Bolick writes about spinsterdom as a firm choice. She and her muses not only have interesting careers and the means to support themselves, they also have the power of refusal with men -- these women could have married, but they chose a different path. But for many singles, it's a bit more complicated than that.

Television writer Gina Fattore also chose spinsterhood, as she recounts in a terrific TED talk she gave earlier this year. Some of her reasons are similar to Bolick's -- she wanted to focus on her career and it worked; Fattore has written scripts for many popular shows such as Dawson's Creek, Californication, Gilmore Girls, Masters of Sex and Parenthood.

But she also had another reason: She didn't think the more conventional narrative -- get married, have kids -- was available to her.

Since she was a young girl, Fattore loved analyzing stories, and when she was in junior high she noticed that love stories had a constant:

It occurred to me that all stories about falling in love had the same catalyst: the girl's prettiness.

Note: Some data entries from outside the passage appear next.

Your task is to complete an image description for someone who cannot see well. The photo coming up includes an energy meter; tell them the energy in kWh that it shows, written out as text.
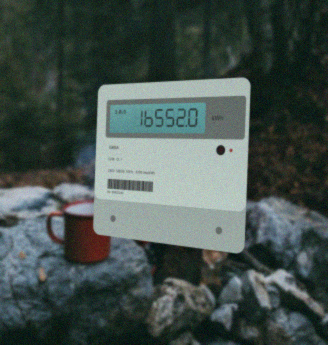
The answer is 16552.0 kWh
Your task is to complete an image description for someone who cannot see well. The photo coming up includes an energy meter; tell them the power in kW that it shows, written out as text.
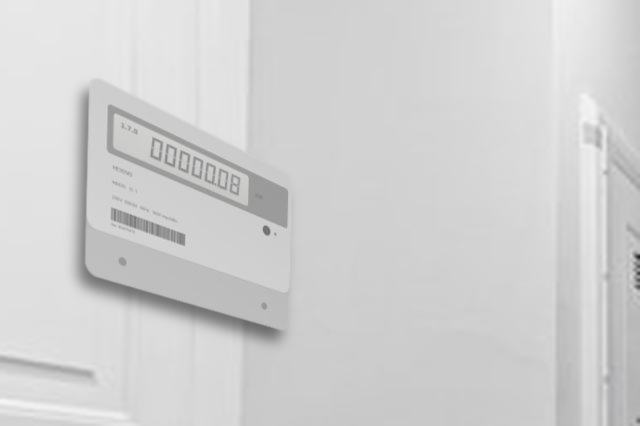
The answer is 0.08 kW
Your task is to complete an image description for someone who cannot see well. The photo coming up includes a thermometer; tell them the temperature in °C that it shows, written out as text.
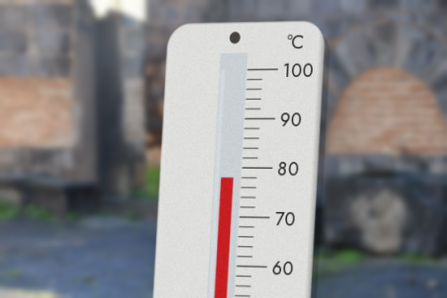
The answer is 78 °C
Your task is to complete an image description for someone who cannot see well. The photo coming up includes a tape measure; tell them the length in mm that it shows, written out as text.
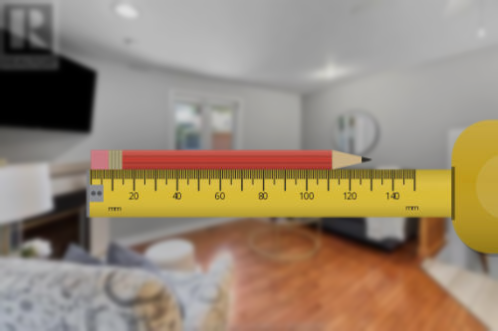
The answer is 130 mm
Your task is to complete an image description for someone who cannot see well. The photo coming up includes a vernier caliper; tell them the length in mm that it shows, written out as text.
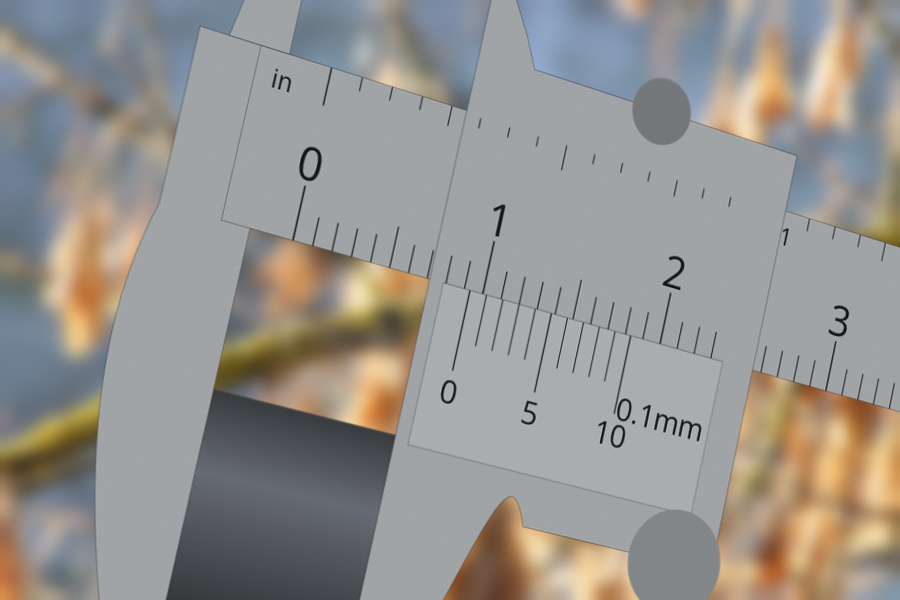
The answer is 9.3 mm
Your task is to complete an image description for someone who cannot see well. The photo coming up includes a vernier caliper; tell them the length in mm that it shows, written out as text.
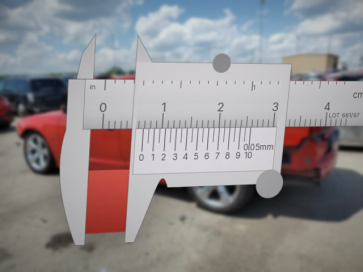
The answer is 6.8 mm
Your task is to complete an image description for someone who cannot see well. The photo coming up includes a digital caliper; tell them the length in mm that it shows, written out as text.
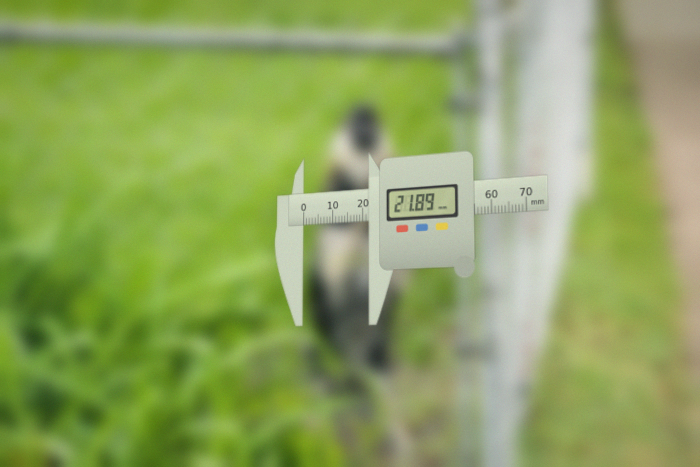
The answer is 21.89 mm
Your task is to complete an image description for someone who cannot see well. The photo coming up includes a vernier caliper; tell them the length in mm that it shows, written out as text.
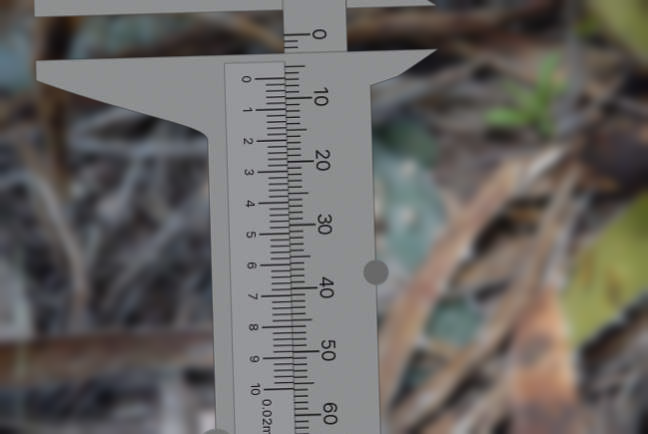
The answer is 6.8 mm
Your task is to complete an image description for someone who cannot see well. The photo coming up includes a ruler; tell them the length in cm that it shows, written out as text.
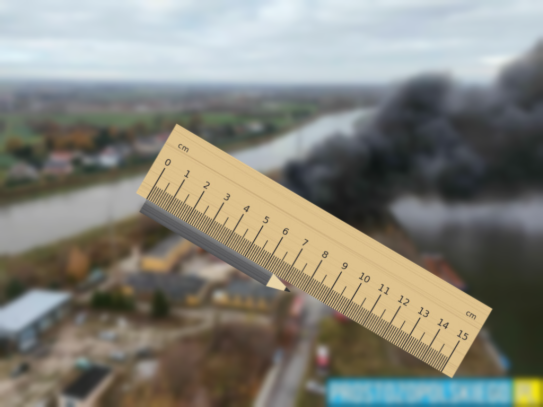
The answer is 7.5 cm
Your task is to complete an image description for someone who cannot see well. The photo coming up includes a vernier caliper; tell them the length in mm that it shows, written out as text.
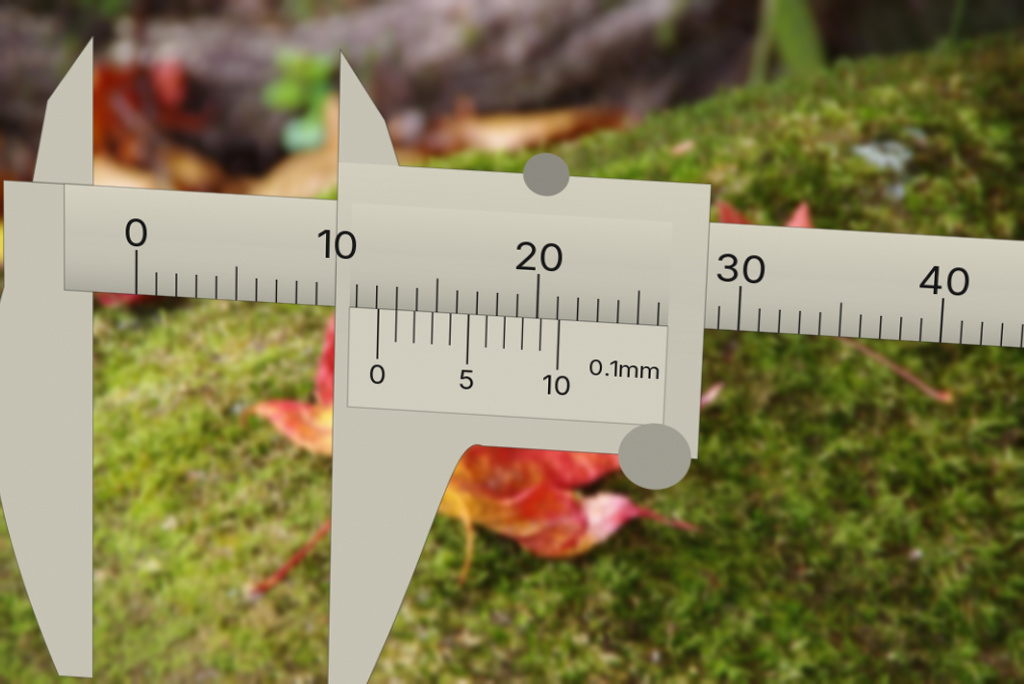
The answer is 12.1 mm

Now there was some wiggle room here: the pretty girl in a falling-in-love story could a blonde with a hot body or a she could be brunette with a hot body, but on TV and in the movies and even in most books the pretty part was not negotiable.

For various reasons, Fattore didn't see herself meeting this standard, and while I'm sure Fattore has since noticed that in real life women who don't conform to Hollywood beauty ideals get married all the time, the point is the revelation didn't cause her to despair. Instead, she simply chose a different story -- one that had worked out nicely for a lot of women she admired, such as Jane Austen, Florence Nightingale and Oprah:

In every way that mattered at the time, the prospect of growing up to be a spinster actually held a lot of hope and promise. It didn't seem like a tragic story or a pitiful one. It seemed like the key to a better life.

Of course, many single women and men don't consciously decide to live on their own--it's just how things have worked out. When this is a case, it can be more difficult to feel empowered by your situation. After all, if it's not a choice, aren't you just a hapless victim, a slave to the universe's whims?

No. A recent essay by Briallen Hopper explains this distinction beautifully. In the Los Angeles Review of Books, she describes how three African-American women, ten to twenty years her senior, taught her how to be a single woman. Her mentors, she explains, face demographic realities that make longtime spinsterhood a fairly common occurrence in their community -- and thus not something they took too personally:

These women taught me to question my own entitled white-girl assumptions about relationships and marital status: that marriage (or spinsterhood) is a simple matter of figuring out what you want and waiting for it to happen, or making it happen.

They taught me not to self-dramatize or presume, and not to project my own experiences onto others. I remember one of them telling me, clear-eyed and matter-of-fact, 'If I'd met someone when I was younger and we'd had kids together, that would have been my life, and I would have had those experiences.

But I didn't, so this is my life instead, and now looking back it's hard to imagine it any other way.' For them, marital status was less about chasing wishes or fulfilling a destiny and more about making something meaningful with the life you have.

In my own writing, I've often made distinctions between people who are single by choice and those who are not. But I sometimes wonder if this is a false comparison. Most people who are seeking a relationship have chosen their singlehood at some point -- by ending a relationship or by simply not pursuing a particular one. And I suspect there are very few in the single-by-choice camp who aren't at least open to the idea that they might one day happen upon someone who is worth the effort.

In every area of our life -- work, health, family -- we're all masters of our destinies, and we're all victims of circumstance. Singlehood doesn't have to be a choice or a curse. It can simply be what is happening now: a good life, but one that is also subject to change.